Once she had done that, I asked her to summarize for me each of the the articles she needed to review in one or two sentences. When she gave me that, I asked her to use her “review” to construct an outline for her paper. Before long, she stopped calling me because she was rolling along effortlessly with the project.
By the time she finished the white-paper, Margaret’s self-confidence had soared to a level that the thought of sharing it and opening it to peer review was hardly an issue any more.
The Myth of The “Strong Will”
In my view, the attempts by people to develop a “strong will” to kind of muscle their way through low self-confidence rarely succeeds. In fact, in my practice, I’ve only seen it fail, only to leave the person with even lower self-confidence because now they’ve “proven” to themselves that they “just can’t” do it.
Rather than wasting your time trying to build a mythical “strong will”, I suggest you begin where both of my clients that I’ve told you about here did.
The Action Model
The reason that both of my clients were able to move forward toward accomplishing their goals was this. I did not tell them “yes, you can do it”.

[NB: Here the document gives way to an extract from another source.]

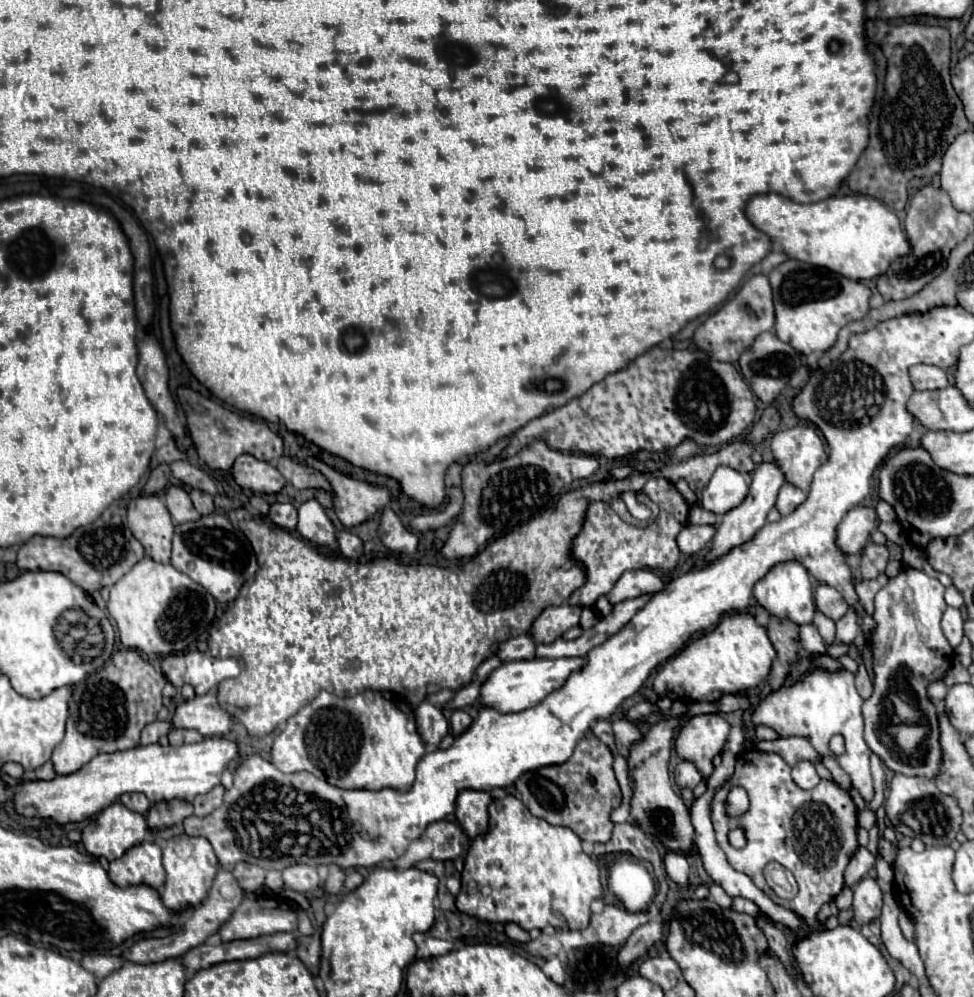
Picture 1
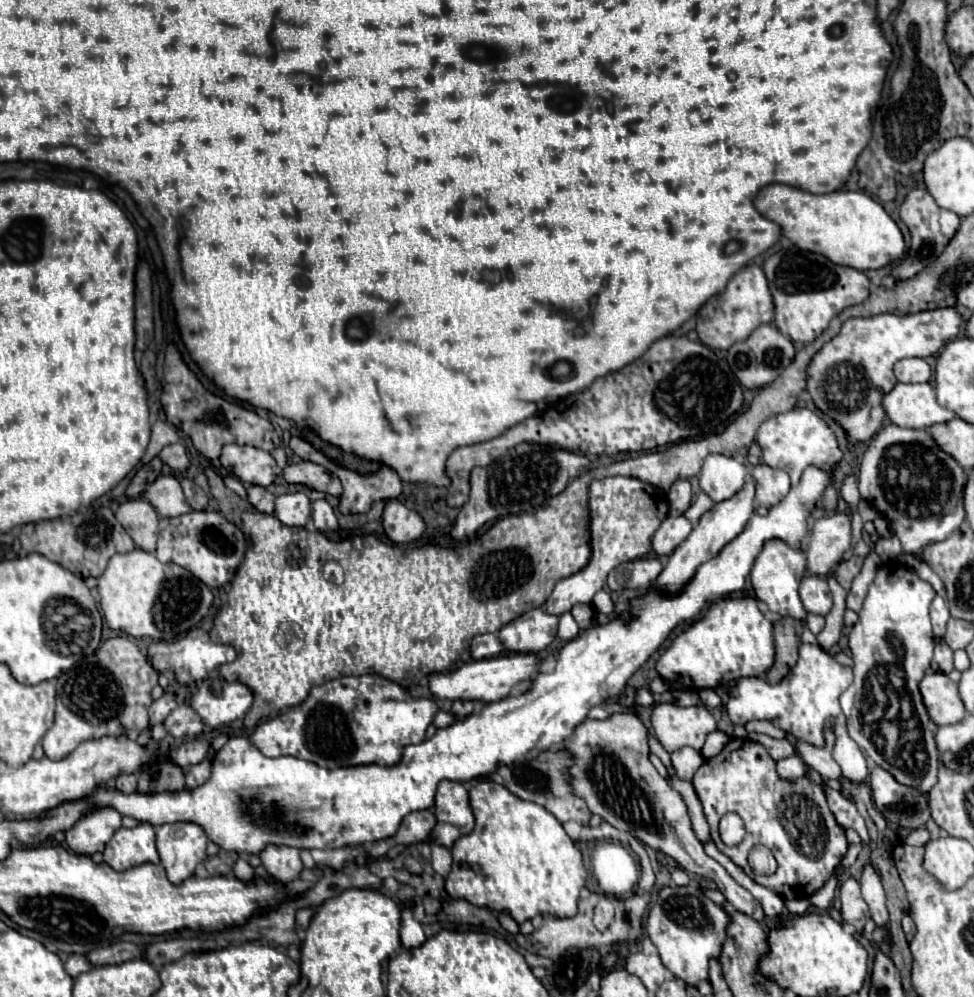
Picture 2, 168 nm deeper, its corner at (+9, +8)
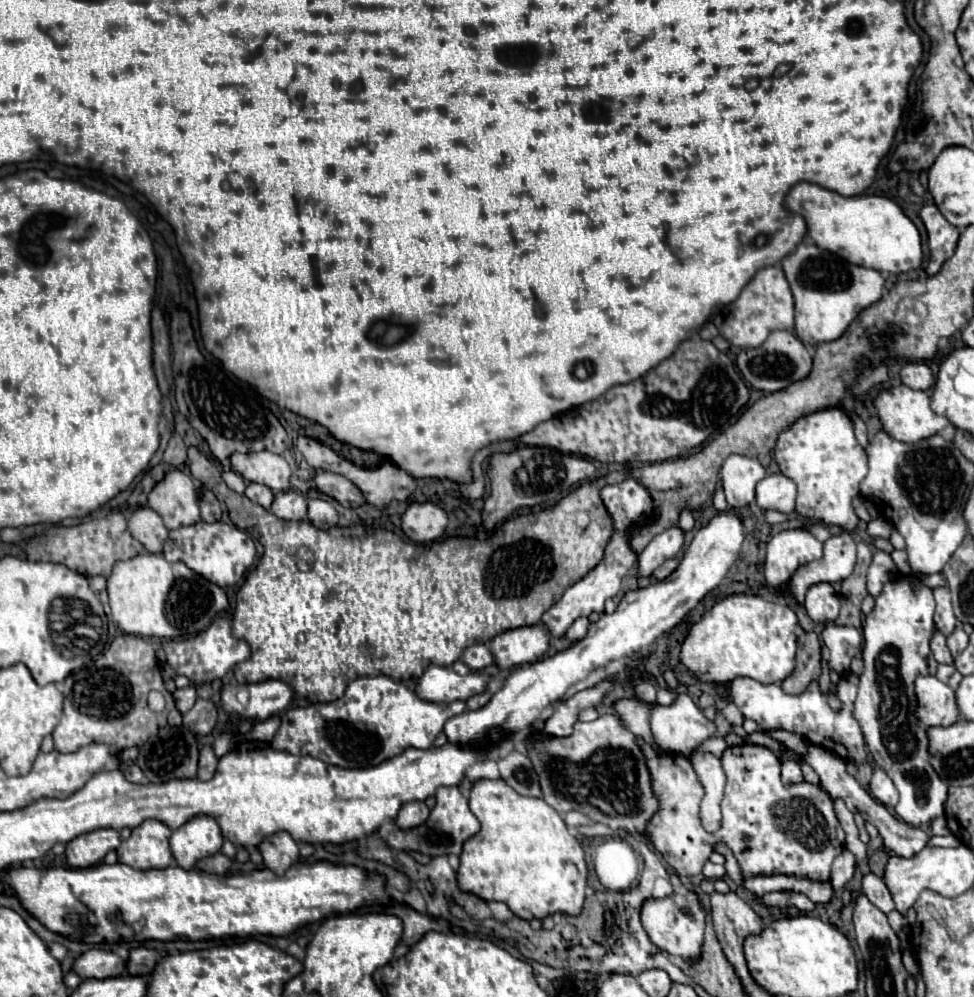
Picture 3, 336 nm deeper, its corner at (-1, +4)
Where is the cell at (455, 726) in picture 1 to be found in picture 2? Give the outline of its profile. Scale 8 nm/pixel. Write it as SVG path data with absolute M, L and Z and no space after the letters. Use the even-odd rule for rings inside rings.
M456 700L456 702L452 702L452 714L456 714L458 718L470 716L472 710L474 710L474 702L472 700Z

Instead, I suggested that “well, if you can’t write the paper, at least you can collect the articles for research… so DO THAT.” Or, in the second case, “You tell me you can’t strike up social chat with this guy, you’re too intimidated. Okay. So just start talking to him about mundane things that you are forced to talk to him about, just like you have to talk to the other 9 people in your group about”.
In both cases, these were manageable actions that my clients were able to put into motion.

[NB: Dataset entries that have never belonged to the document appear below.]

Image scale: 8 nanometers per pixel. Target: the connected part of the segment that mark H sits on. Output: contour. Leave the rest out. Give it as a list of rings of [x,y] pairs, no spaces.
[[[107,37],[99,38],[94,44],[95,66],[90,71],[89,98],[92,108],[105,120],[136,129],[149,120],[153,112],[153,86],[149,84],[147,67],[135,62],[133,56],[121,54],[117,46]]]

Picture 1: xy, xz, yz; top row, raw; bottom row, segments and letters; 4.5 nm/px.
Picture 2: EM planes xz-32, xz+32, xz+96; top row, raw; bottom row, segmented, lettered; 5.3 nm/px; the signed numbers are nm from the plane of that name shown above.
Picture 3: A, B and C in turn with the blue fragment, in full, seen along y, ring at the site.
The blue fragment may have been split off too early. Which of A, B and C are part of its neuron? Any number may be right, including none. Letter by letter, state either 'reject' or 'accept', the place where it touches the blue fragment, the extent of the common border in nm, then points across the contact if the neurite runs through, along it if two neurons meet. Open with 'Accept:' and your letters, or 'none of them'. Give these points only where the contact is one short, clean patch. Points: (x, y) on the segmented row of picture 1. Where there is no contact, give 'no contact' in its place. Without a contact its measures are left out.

With each increasing action you take toward you goal, you gain self-confidence and the obstacles to accomplishment diminish.
Think of something that challenges your self-confidence. Write a list of small task you can accomplish that move you in the right direction at least. You could even do them poorly or incompletely. Just get it started. As you pile up one seemingly insignificant accomplishment after another, your self-confidence will gain runaway momentum that will put your goals well within your reach.
Have you built your confidence level? I would really like to know how. If not, are you willing to take the plunge and write down a task and then accomplish it? I would love to know your feedback.